» What the exercise asks
Retype the material below word for word, omitting the pictures.

» Data below
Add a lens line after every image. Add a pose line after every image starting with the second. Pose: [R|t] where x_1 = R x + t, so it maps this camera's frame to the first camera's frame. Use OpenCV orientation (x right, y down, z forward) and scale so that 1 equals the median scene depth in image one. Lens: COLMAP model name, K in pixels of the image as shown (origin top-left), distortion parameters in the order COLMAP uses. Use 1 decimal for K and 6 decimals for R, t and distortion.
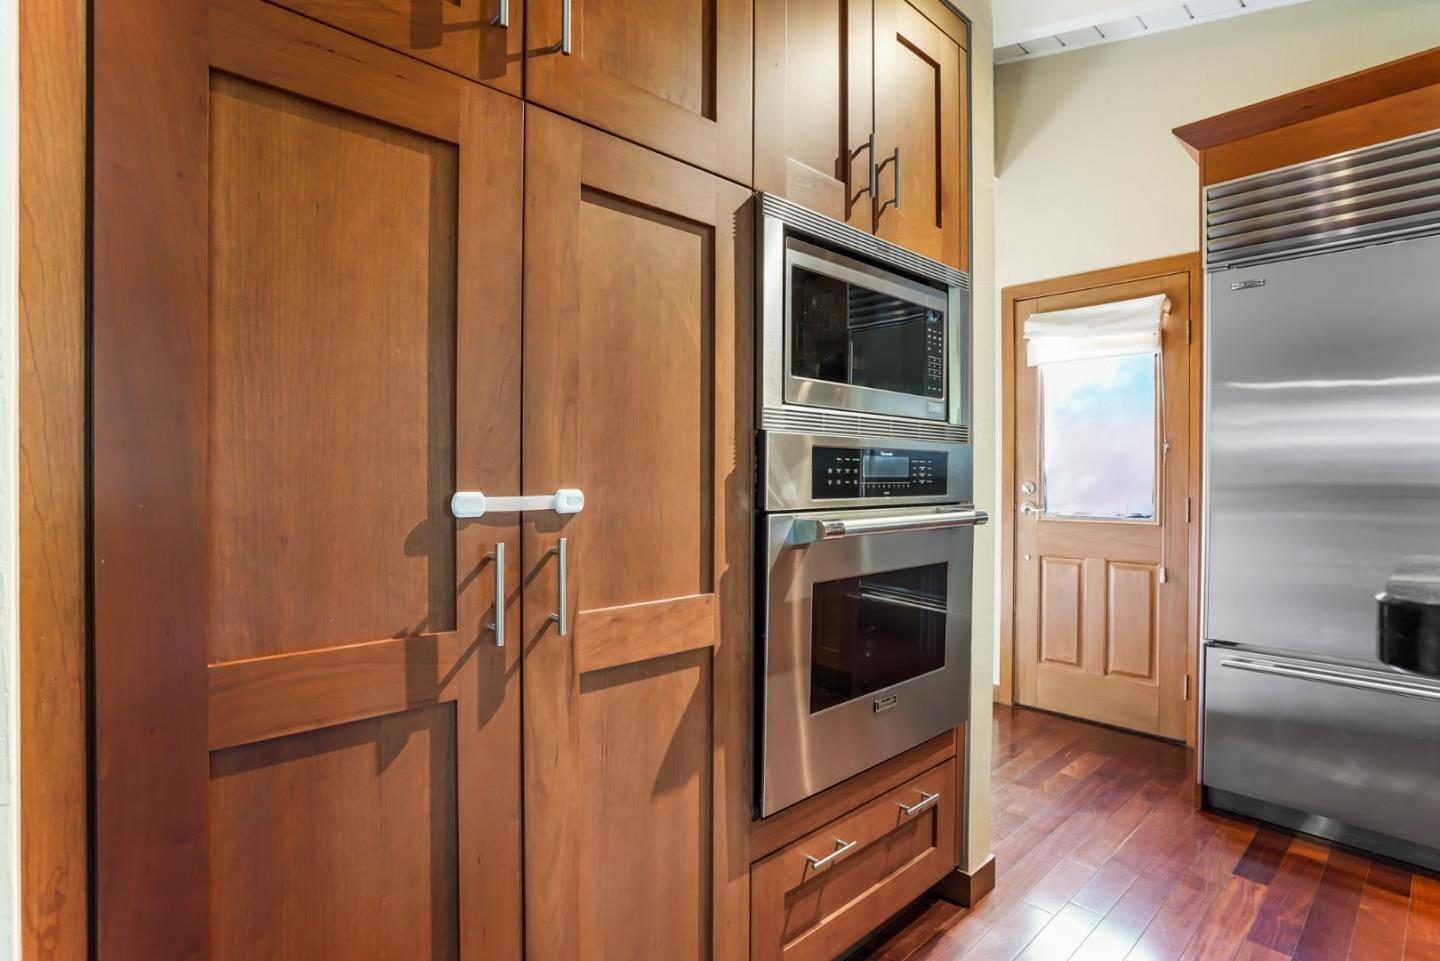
lens RADIAL K [[682.8, 0, 720.0], [0, 682.8, 480.5], [0, 0, 1]] dist [-0.029401, 0.000646]
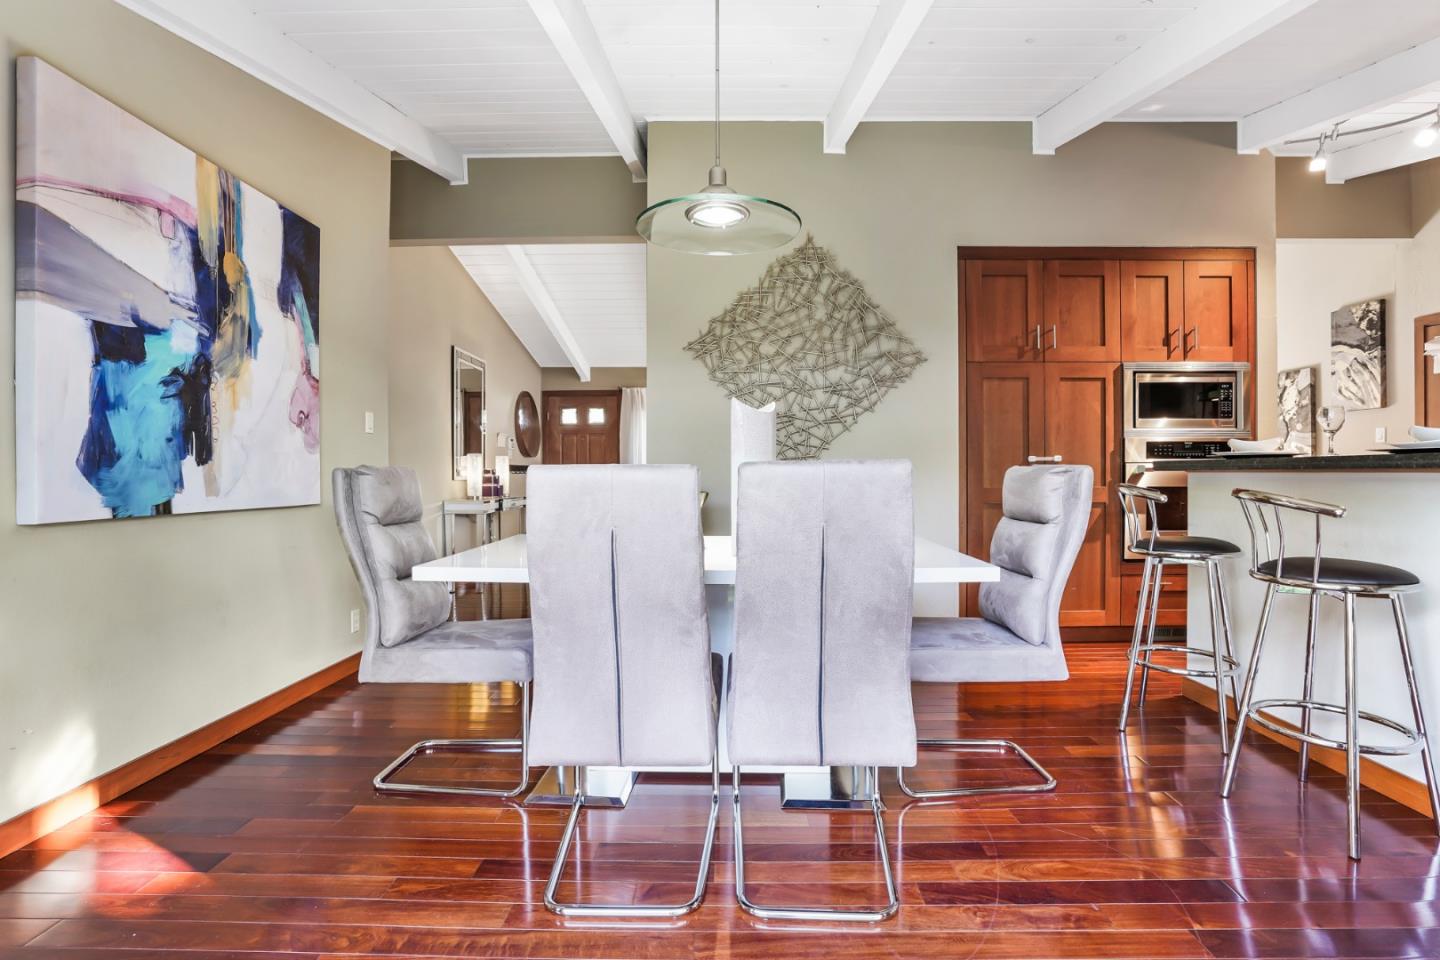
lens RADIAL K [[682.8, 0, 720.0], [0, 682.8, 480.0], [0, 0, 1]] dist [-0.029401, 0.000646]
pose [[0.728954, -0.001152, -0.684561, 0.868479], [-0.000162, 0.999998, -0.001856, 0.133987], [0.684562, 0.001464, 0.728953, -2.669725]]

» Answer space
Add a lens line after every image. Add a pose line after every image starting with the second. Pose: [R|t] where x_1 = R x + t, so it maps this camera's frame to the first camera's frame. Use OpenCV orientation (x right, y down, z forward) and scale so that 1 equals the median scene depth in image one. Lens: COLMAP model name, K in pixels of the image as shown (origin top-left), distortion parameters in the order COLMAP uses. Use 1 decimal for K and 6 decimals for R, t and distortion.
lens RADIAL K [[682.8, 0, 720.0], [0, 682.8, 480.5], [0, 0, 1]] dist [-0.029401, 0.000646]
lens RADIAL K [[682.8, 0, 720.0], [0, 682.8, 480.0], [0, 0, 1]] dist [-0.029401, 0.000646]
pose [[0.728954, -0.001152, -0.684561, 0.868479], [-0.000162, 0.999998, -0.001856, 0.133987], [0.684562, 0.001464, 0.728953, -2.669725]]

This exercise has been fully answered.